Entries shown =>
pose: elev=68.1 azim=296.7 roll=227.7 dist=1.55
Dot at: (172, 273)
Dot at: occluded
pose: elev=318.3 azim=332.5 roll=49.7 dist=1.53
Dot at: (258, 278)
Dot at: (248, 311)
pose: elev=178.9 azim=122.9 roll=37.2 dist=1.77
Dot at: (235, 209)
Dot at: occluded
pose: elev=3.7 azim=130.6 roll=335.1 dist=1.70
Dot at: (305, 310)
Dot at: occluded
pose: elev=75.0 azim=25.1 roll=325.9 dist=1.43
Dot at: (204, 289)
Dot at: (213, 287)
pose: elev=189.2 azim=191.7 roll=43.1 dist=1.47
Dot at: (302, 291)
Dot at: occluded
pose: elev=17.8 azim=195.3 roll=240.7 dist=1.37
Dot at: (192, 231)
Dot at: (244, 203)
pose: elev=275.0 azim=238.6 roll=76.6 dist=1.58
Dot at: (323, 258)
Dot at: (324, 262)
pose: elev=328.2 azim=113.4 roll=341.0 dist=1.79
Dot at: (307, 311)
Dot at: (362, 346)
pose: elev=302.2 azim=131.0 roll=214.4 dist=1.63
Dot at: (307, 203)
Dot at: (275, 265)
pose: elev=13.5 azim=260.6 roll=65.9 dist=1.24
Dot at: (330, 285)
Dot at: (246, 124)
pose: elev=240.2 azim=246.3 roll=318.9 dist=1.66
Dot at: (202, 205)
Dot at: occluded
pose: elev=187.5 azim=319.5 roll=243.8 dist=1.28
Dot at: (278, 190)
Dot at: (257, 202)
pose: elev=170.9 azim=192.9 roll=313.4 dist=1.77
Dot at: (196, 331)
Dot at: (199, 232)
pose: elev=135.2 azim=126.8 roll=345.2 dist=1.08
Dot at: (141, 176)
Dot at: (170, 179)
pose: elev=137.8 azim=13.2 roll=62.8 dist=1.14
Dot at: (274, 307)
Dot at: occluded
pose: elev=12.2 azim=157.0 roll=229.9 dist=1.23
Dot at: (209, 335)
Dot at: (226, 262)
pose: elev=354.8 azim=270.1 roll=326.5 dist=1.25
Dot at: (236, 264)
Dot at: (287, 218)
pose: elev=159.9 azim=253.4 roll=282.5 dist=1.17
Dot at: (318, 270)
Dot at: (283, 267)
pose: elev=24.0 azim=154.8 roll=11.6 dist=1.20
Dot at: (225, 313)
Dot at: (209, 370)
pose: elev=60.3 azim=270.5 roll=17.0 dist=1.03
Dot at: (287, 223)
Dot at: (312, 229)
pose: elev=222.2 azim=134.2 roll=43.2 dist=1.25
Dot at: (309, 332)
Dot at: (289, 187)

Task objective =>
Output each of the lines above without changing anything in them.

Full output =>
pose: elev=68.1 azim=296.7 roll=227.7 dist=1.55
Dot at: (172, 273)
Dot at: occluded
pose: elev=318.3 azim=332.5 roll=49.7 dist=1.53
Dot at: (258, 278)
Dot at: (248, 311)
pose: elev=178.9 azim=122.9 roll=37.2 dist=1.77
Dot at: (235, 209)
Dot at: occluded
pose: elev=3.7 azim=130.6 roll=335.1 dist=1.70
Dot at: (305, 310)
Dot at: occluded
pose: elev=75.0 azim=25.1 roll=325.9 dist=1.43
Dot at: (204, 289)
Dot at: (213, 287)
pose: elev=189.2 azim=191.7 roll=43.1 dist=1.47
Dot at: (302, 291)
Dot at: occluded
pose: elev=17.8 azim=195.3 roll=240.7 dist=1.37
Dot at: (192, 231)
Dot at: (244, 203)
pose: elev=275.0 azim=238.6 roll=76.6 dist=1.58
Dot at: (323, 258)
Dot at: (324, 262)
pose: elev=328.2 azim=113.4 roll=341.0 dist=1.79
Dot at: (307, 311)
Dot at: (362, 346)
pose: elev=302.2 azim=131.0 roll=214.4 dist=1.63
Dot at: (307, 203)
Dot at: (275, 265)
pose: elev=13.5 azim=260.6 roll=65.9 dist=1.24
Dot at: (330, 285)
Dot at: (246, 124)
pose: elev=240.2 azim=246.3 roll=318.9 dist=1.66
Dot at: (202, 205)
Dot at: occluded
pose: elev=187.5 azim=319.5 roll=243.8 dist=1.28
Dot at: (278, 190)
Dot at: (257, 202)
pose: elev=170.9 azim=192.9 roll=313.4 dist=1.77
Dot at: (196, 331)
Dot at: (199, 232)
pose: elev=135.2 azim=126.8 roll=345.2 dist=1.08
Dot at: (141, 176)
Dot at: (170, 179)
pose: elev=137.8 azim=13.2 roll=62.8 dist=1.14
Dot at: (274, 307)
Dot at: occluded
pose: elev=12.2 azim=157.0 roll=229.9 dist=1.23
Dot at: (209, 335)
Dot at: (226, 262)
pose: elev=354.8 azim=270.1 roll=326.5 dist=1.25
Dot at: (236, 264)
Dot at: (287, 218)
pose: elev=159.9 azim=253.4 roll=282.5 dist=1.17
Dot at: (318, 270)
Dot at: (283, 267)
pose: elev=24.0 azim=154.8 roll=11.6 dist=1.20
Dot at: (225, 313)
Dot at: (209, 370)
pose: elev=60.3 azim=270.5 roll=17.0 dist=1.03
Dot at: (287, 223)
Dot at: (312, 229)
pose: elev=222.2 azim=134.2 roll=43.2 dist=1.25
Dot at: (309, 332)
Dot at: (289, 187)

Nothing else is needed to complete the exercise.